Nicolas Baygert
Valérie Trierweiler : Liberté, Egalité, Extimité
Rien de mieux que la « Schadenfreude », ce terme allemand désignant la jouissance que l’on tire de l’infortune d’autrui, pour décrire l’effet de la sortie du Fifty Shades of Grey élyséen. On déplore, certes, les motivations ayant conduit à la publication du « peste-seller » de Valérie Trierweiler, mais on ne peut s’empêcher d’aller hurler – sans dents – avec les loups, et se gausser de la énième déconfiture d’un Flamby échec et Paris Match.
Que tirer, dès lors, de cet inconfort qu’éprouvent certains au regard de Merci pour ce moment ; objet littéraire figurant dans la rubrique « Essais » (nucléaires, pourrait-on spécifier), et dont les radiations devraient laisser de graves séquelles sur l’ADN de gauche de François Hollande.
« En réalité, il n’aime pas les pauvres.

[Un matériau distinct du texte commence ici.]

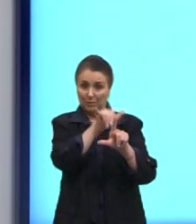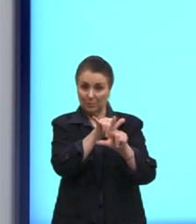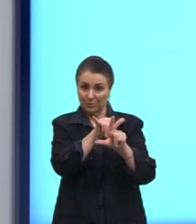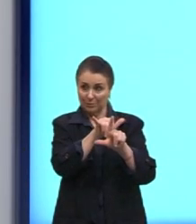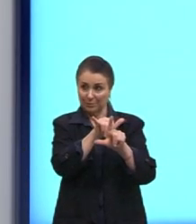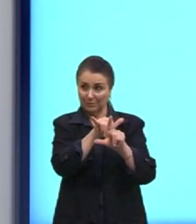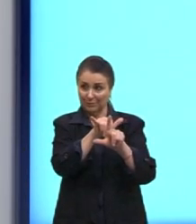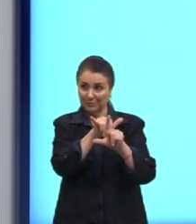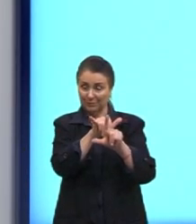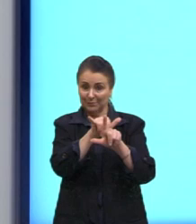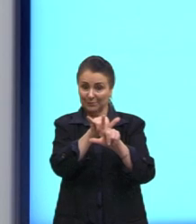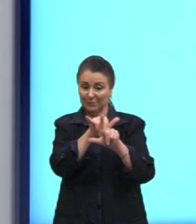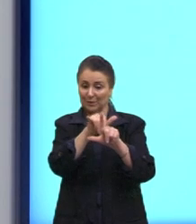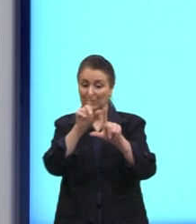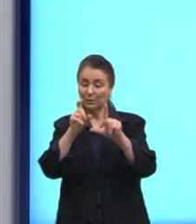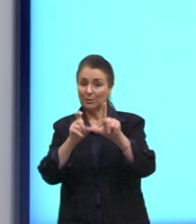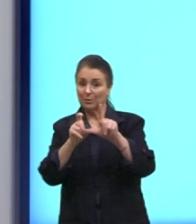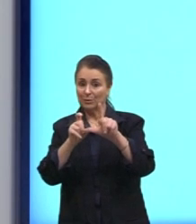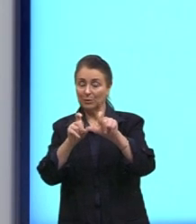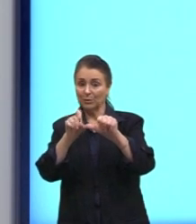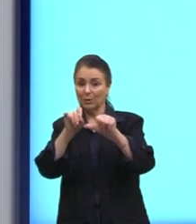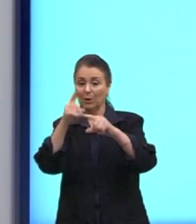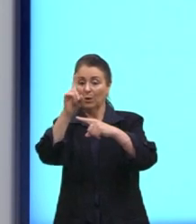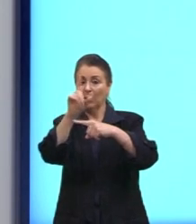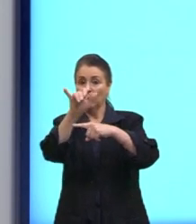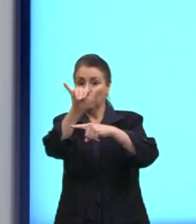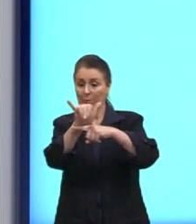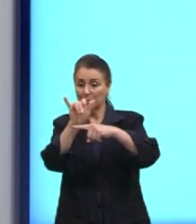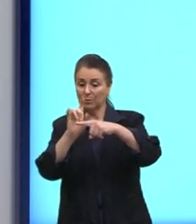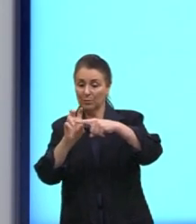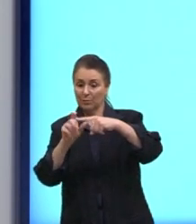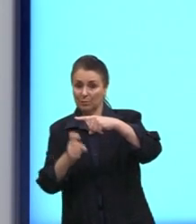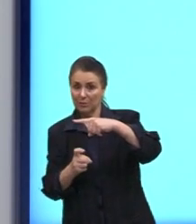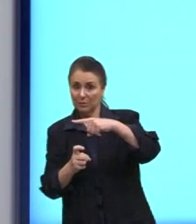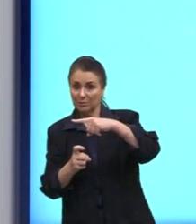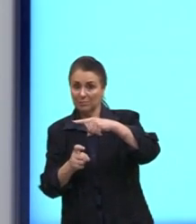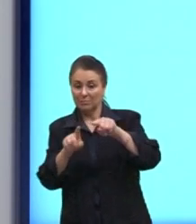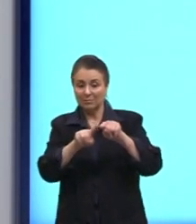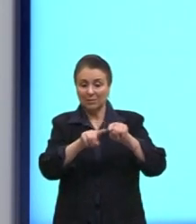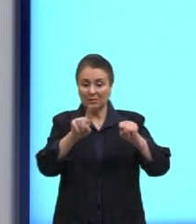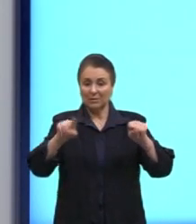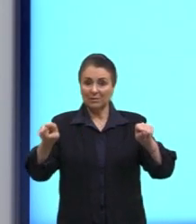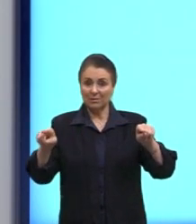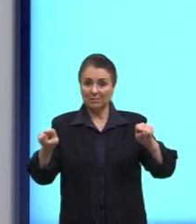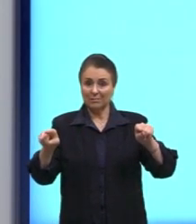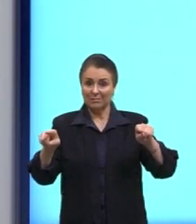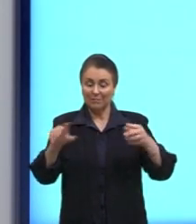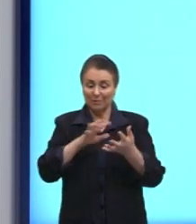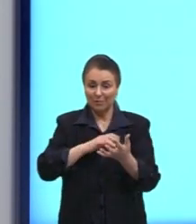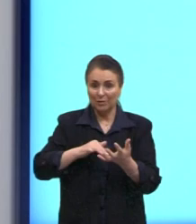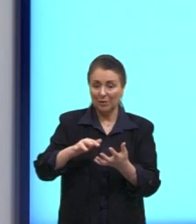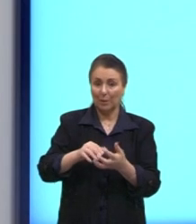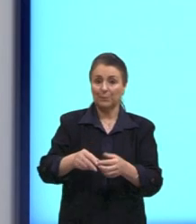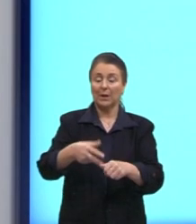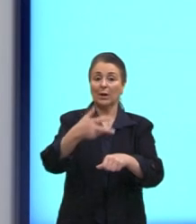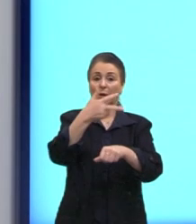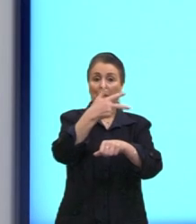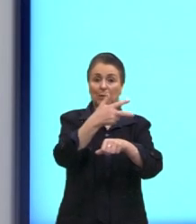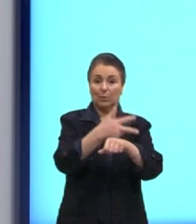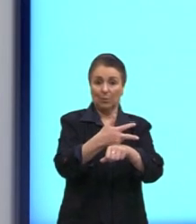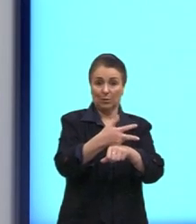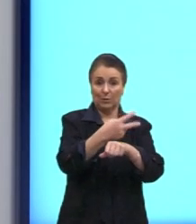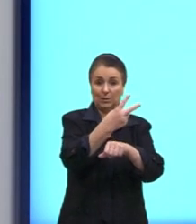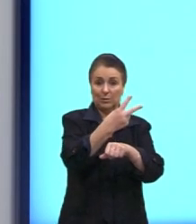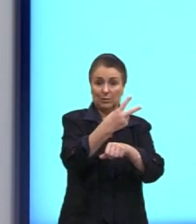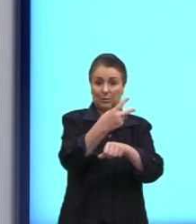a variação do x. Quanto que variou o y? A gente vai determinar, então, eu vou calcular, câmera 2 menos a câmera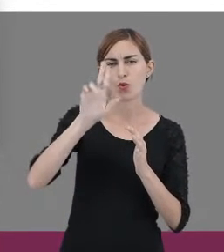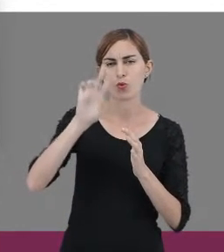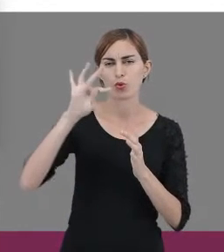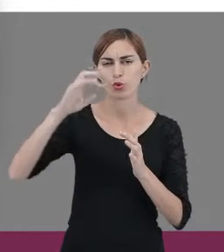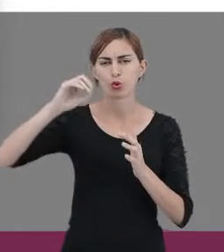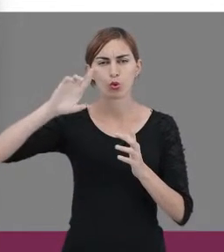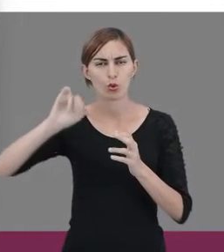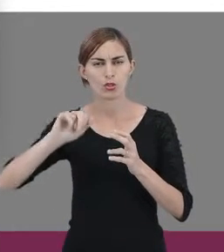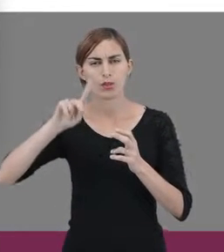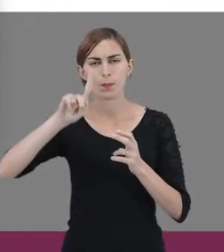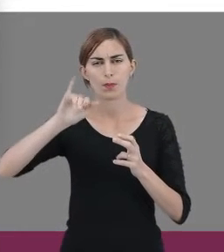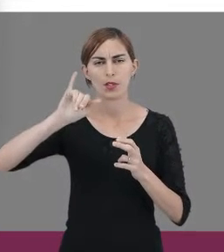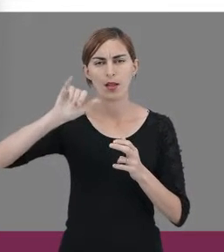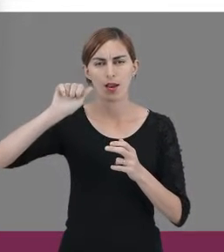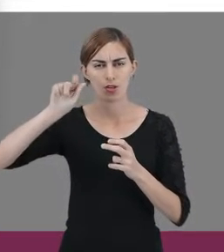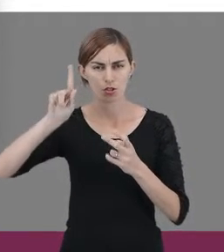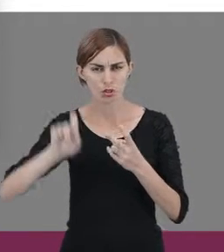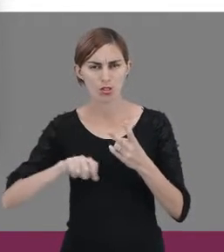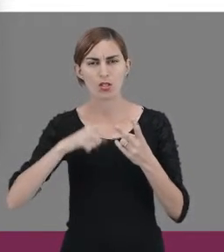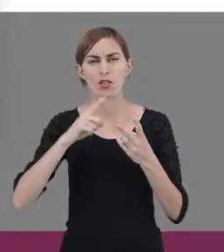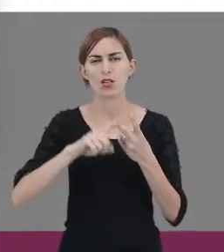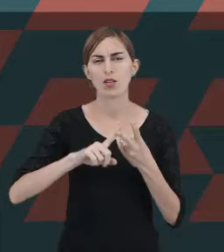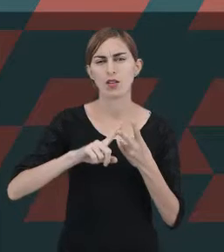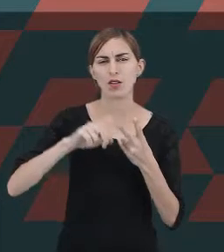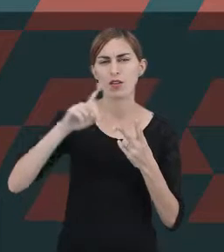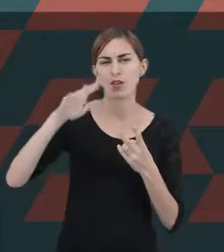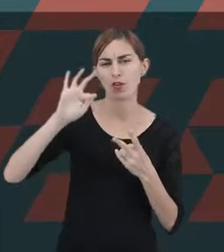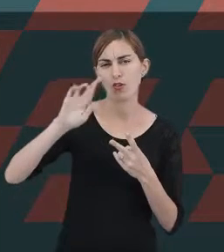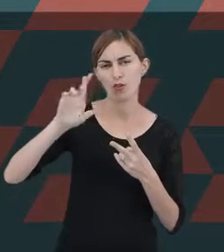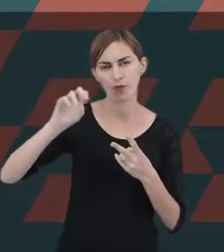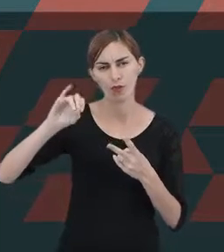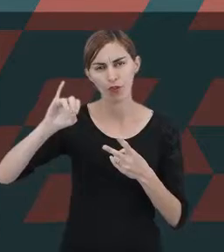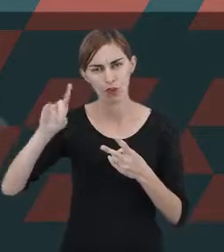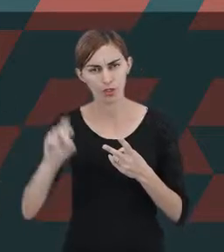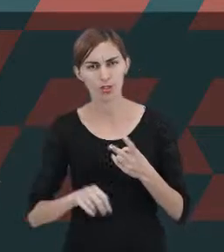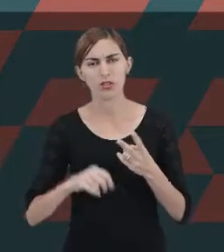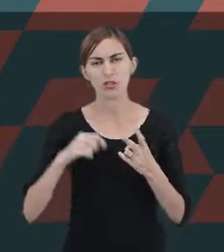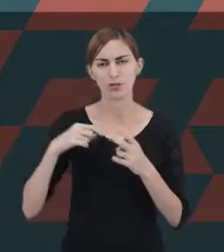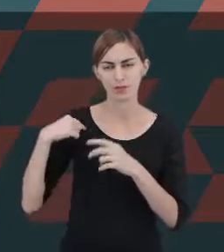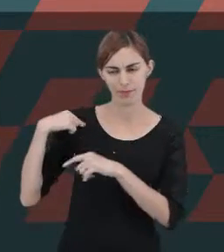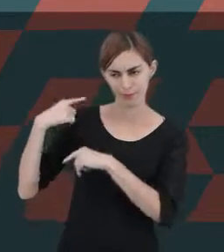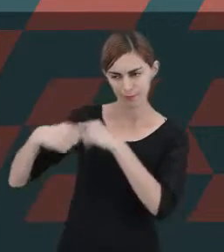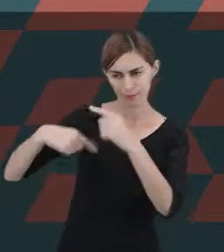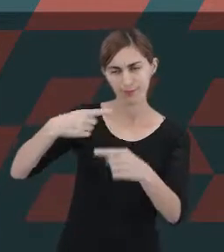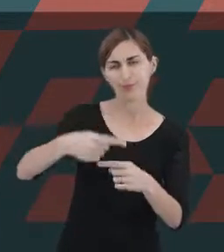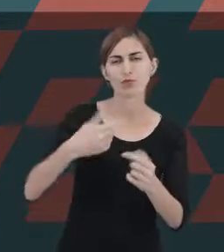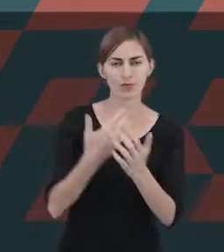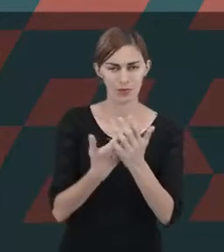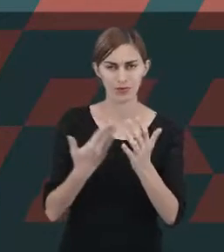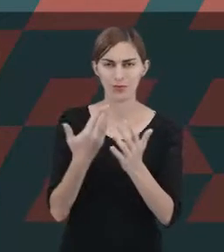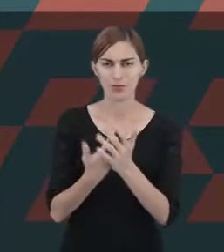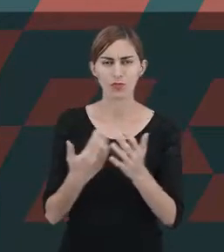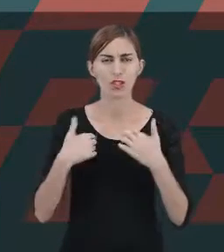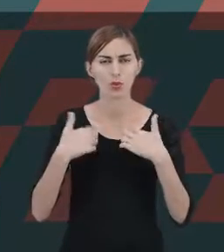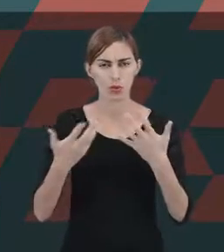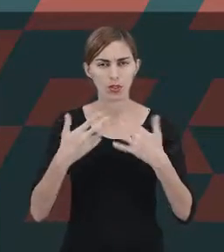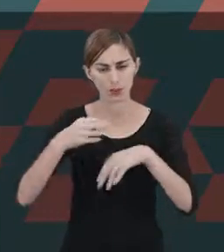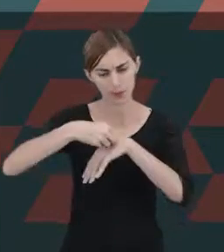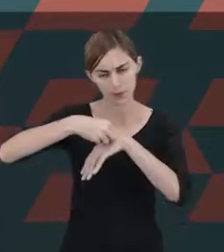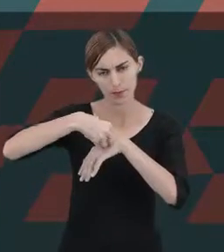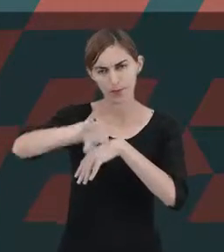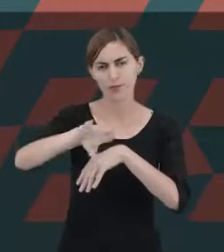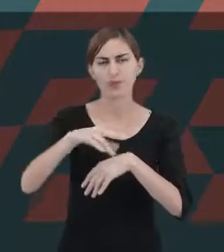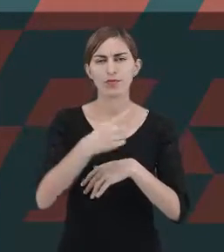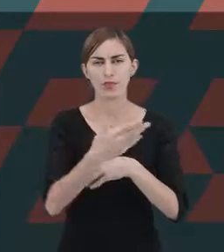Piaget, Vygotsky, Vallon, Freud, que foram precursores a esse estudo. Eu quero trazer para vocês aqui,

Lui, l’homme de gauche, dit en privé les « sans-dents », très fier de son trait d’humour », expose l’ex-Première dame. « Je ne vais pas laisser mettre en cause la conception de mon action au service des Français […] les plus modestes, les plus humbles, les plus pauvres, parce que je suis à leur service, et parce que c’est ma raison d’être, tout simplement ma raison d’être », rétorque, de son côté, le Président, qui à l’heure où paraissent ces lignes, ne bénéficie plus que de 13 % d’opinions favorables.
C’est en réalité une guerre des récits qui se joue au sommet de l’Etat, à laquelle le Président lui-même se plie. Une guerre entamée dès l’affaire du « scooter » – véritable tournant People du quinquennat – et l’acte de répudiation qui suivra, plongeant l’ancienne compagne du Président dans un état de disgrâce. S’en suit, aujourd’hui, une entreprise de ternissement d’image, présentée sous forme de récit victimaire.
La démarche serait en réalité symptomatique de l’entrée de nos sociétés, depuis une décennie environ, dans l’ère de l’extimité. Pour le psychiatre Serge Tisseron (1), le « désir d’extimité » consiste à montrer des fragments de son intimité avec un profond espoir de reconnaissance. Une opération qui nécessite une posture psychique caractéristique, pariant sur le partage d’un même système de valeurs avec l’interlocuteur – on parlerait donc ici de martyr partagé.
« Si tu regardes longtemps au fond d’un abîme, l’abîme aussi regarde au fond de toi », prévenait naguère Friedrich Nietzsche (2). Or, l’on constatera que, loin de boycotter cette dérive intimiste délirante, la presse s’est au contraire adaptée au phénomène. La place réservée à ce dernier dans les médias confirme l’état avancé de tabloïdisation du journalisme politique en France.
A côté du livre précité, d’autres ouvrages récents (3) corroborent le glissement vers un journalisme d’exhibition, misant sur un (é)lecteur-voyeur complice. Dorénavant, certains journalistes s’accordent un « droit de regard intégral » sur la vie des élus. Avides de confidences de boudoir, ils demeurent à l’affût de toute nouvelle « séquence » du vaudeville élyséen.
On rappellera ainsi que c’est à l’ancienne auto-proclamée « Première journaliste de France », reportrice politique passée critique littéraire chez Paris Match que l’on doit l’actuel succès de librairie. Une plume dans l’air du temps, trempée dans l’encre du ressentiment. Aussi, gageons que François Hollande aurait dû méditer cette phrase d’Oscar Wilde, autre célèbre sans-dents : « Un homme ne saurait trop attacher d’importance au choix de ses ennemis » (4).
par Nicolas Baygert
(1) L’intimité surexposée, Serge Tisseron, Paris : Ramsay, 2001.
(2) Par-delà le bien et le mal (trad. Patrick Wotling), Friedrich Nietzsche, Paris : Flammarion, 2000.
(3) Sexus Politicus, Christophe Deloire et Christophe Dubois, Paris : Albin Michel,
2006. Et Jean Quatremer, Sexe, mensonges et médias, Paris : Plon, 2012.
(4) Le Portrait de Dorian Gray, Oscar Wilde, Paris : Gallimard, 1992.